All aboard the moon train: DARPA is trying to figure out how to build a lunar railroad
Astronauts could one day hop a train on the moon.
DARPA, the famed US research agency, has asked a firm to come up with a lunar railroad concept.
NASA wants astronauts to live on the moon, which means developing lunar power, transport, and comms.
Astronauts may one day be able to hop on a train to travel the moon's surface.
DARPA, the US Defense Department's secretive research agency, has been tasked with figuring out how to support astronauts who could soon be living on the moon for extended periods.
The plans are highly hypothetical — there are currently no permanent structures on the moon at all, and no people have been there since 1972.
But the US and other nations want to get people on the moon once again, and that would require futuristic infrastructure to provide reliable power, comms, and transport.
As part of this mission, DARPA tasked US aerospace and defense tech firm Northrop Grumman to develop a concept for a lunar railway.
If realized, this railroad could transport people, supplies, and commercial cargo on the moon, Northrop Grumman said in a statement Tuesday.
The firm will not be building the railway but figuring out if it is physically and financially possible.
They will have to find clever ideas to sidestep the moon's brutal landscape. Abrasive lunar dust, for one, can ruin tracks and transporters, NASA previously said.

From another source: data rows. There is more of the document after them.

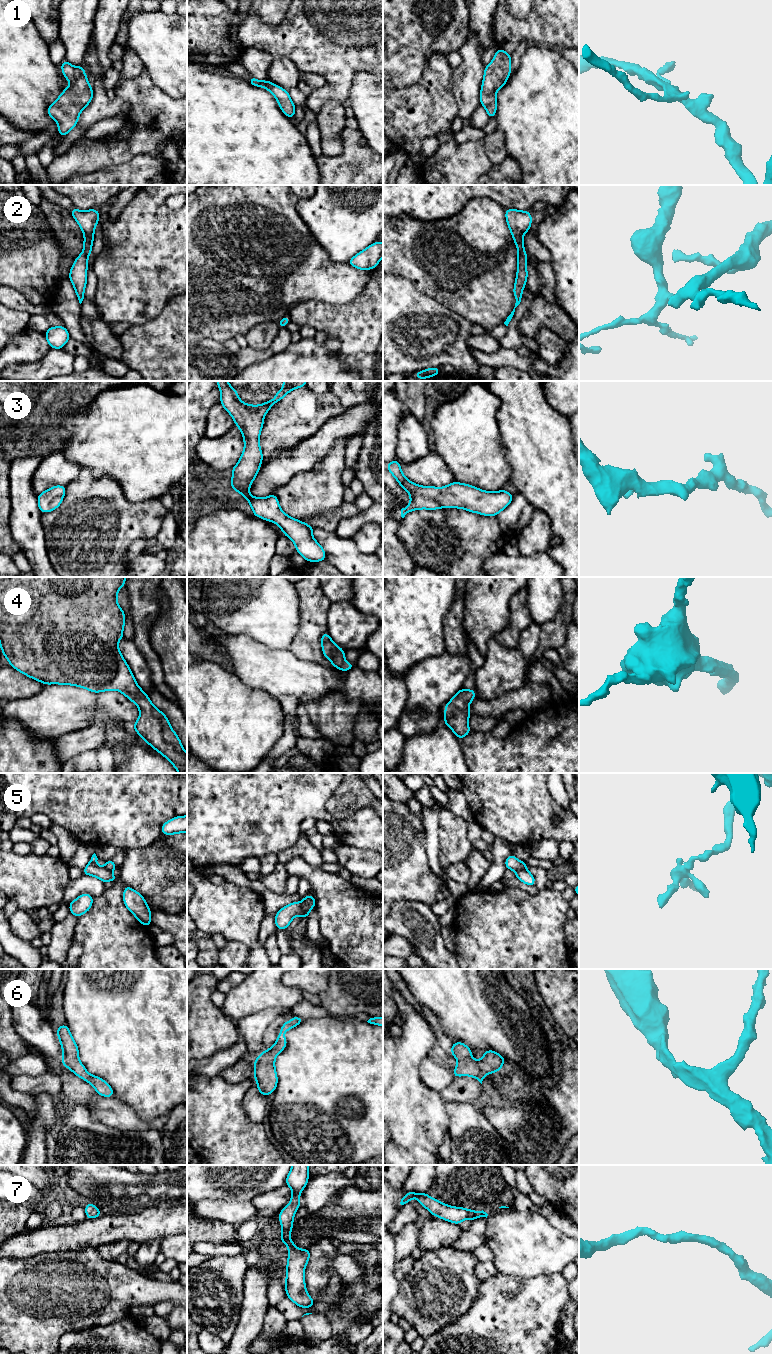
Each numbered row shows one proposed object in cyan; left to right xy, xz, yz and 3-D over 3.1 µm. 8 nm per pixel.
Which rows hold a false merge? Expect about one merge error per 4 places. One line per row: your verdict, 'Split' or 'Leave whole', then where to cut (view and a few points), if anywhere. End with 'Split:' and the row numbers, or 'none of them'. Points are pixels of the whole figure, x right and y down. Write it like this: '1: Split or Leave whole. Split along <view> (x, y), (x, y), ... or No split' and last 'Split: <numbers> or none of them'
1: Leave whole. No split
2: Split. Split along yz (524, 251), (518, 254)
3: Leave whole. No split
4: Leave whole. No split
5: Split. Split along xz (300, 903), (304, 916)
6: Leave whole. No split
7: Leave whole. No split
Split: 2, 5

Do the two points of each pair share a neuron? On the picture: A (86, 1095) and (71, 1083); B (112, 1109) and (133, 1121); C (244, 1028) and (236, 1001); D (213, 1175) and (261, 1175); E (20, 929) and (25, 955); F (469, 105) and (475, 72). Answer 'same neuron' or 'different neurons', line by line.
A: same neuron
B: same neuron
C: different neurons
D: same neuron
E: different neurons
F: same neuron

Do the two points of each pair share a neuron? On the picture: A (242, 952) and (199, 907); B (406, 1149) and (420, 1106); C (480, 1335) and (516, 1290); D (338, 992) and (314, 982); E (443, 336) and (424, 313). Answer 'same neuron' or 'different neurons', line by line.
A: different neurons
B: same neuron
C: same neuron
D: different neurons
E: same neuron

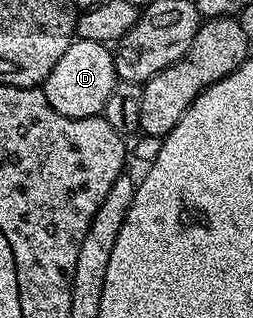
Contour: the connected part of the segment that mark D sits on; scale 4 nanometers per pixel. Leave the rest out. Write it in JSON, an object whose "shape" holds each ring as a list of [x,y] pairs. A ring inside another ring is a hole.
{"shape":[[[78,38],[60,60],[56,60],[56,68],[48,72],[46,81],[40,89],[60,112],[60,116],[69,118],[92,118],[101,115],[108,104],[108,96],[112,96],[112,88],[120,81],[116,68],[114,67],[114,56],[111,47],[104,42],[93,42]]]}

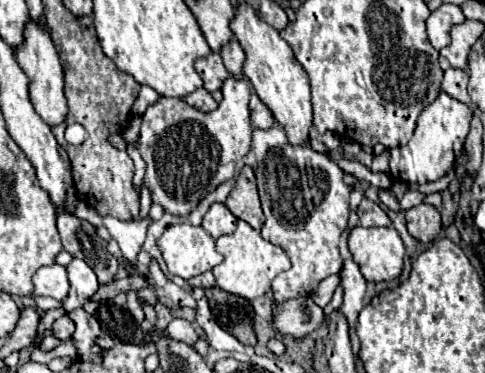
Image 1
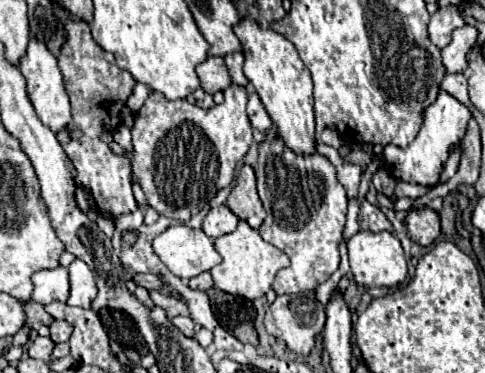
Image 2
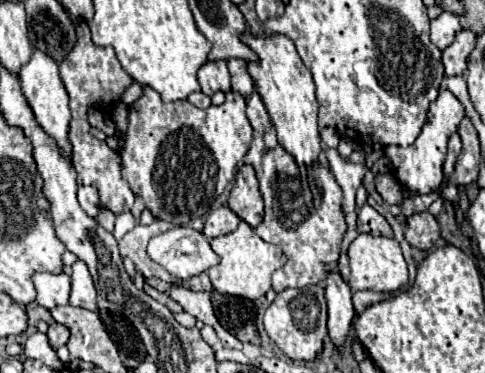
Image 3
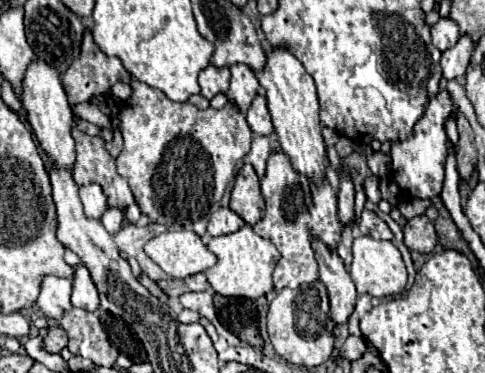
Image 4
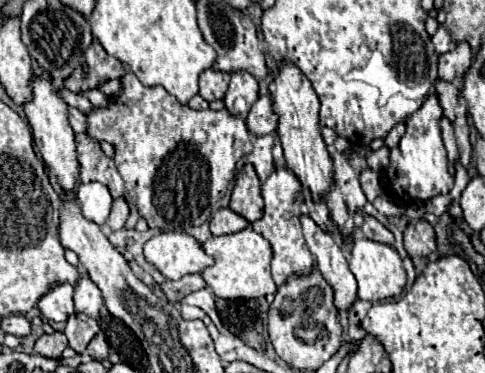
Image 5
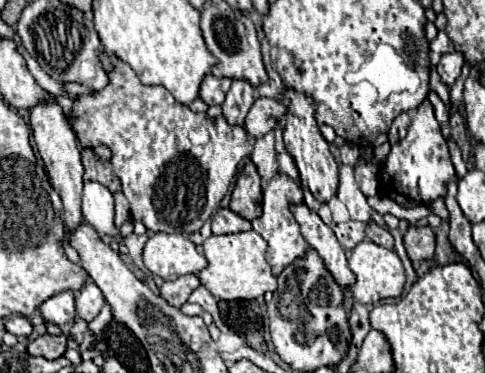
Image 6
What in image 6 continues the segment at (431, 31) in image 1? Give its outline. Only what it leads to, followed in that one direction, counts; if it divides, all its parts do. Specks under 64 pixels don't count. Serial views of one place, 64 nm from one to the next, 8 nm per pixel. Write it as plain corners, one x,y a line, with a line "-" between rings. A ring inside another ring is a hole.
438,32
438,36
436,36
436,40
430,44
430,50
432,50
432,54
436,54
436,56
442,56
442,54
448,54
448,52
454,52
454,44
450,42
450,38
446,36
446,32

NASA previously investigated a concept for a magnetic levitating train called FLOAT to avoid that problem. In that concept, electromagnetic tracks shuttled levitating robots carrying cargo back and forth.
The study found the concept was doable, but required more investigation, per Breaking Defense. It's not clear whether Northrop Grumman intends to pursue that idea or come up with something else.
Though this may all sound like science fiction, it's not as far-fetched as you might think.
NASA has a longterm plan underway to get people on the moon. The Artemis program kicked off with a flight around the moon in 2022.
Its ultimate aim is to establish astronauts on the moon and Mars, setting the groundwork for commercial exploitation of the solar system.
For the next Artemis mission, the agency aims to send astronauts back to the moon for the first time in over 50 years by the end of 2025.
Commercial partners, meanwhile, are already thinking of ways to mine the moon.
This could provide building materials, water that could be used to power rockets toward Mars, and Helium-3 — a precious isotope that could be used in fusion reactors.
NASA and other space agencies have also been looking at putting miniature nuclear reactors on the moon to power the bases. Plans also include putting comms and GPS satellites in the moon's orbit to allow astronauts to navigate, talk — and even stream — from the lunar surface.
Before this can happen, however, NASA needs to sort out the problem of getting astronauts to the moon from Earth. At this juncture, this depends on SpaceX and Blue Origins finessing their experimental mega-rockets.
Elon Musk's Starship last week passed a milestone when the almost 400-foot-tall rocket flew in space for the first time. Jeff Bezos's Blue Origin, for its part, aims to launch its behemoth New Glenn by the end of this year.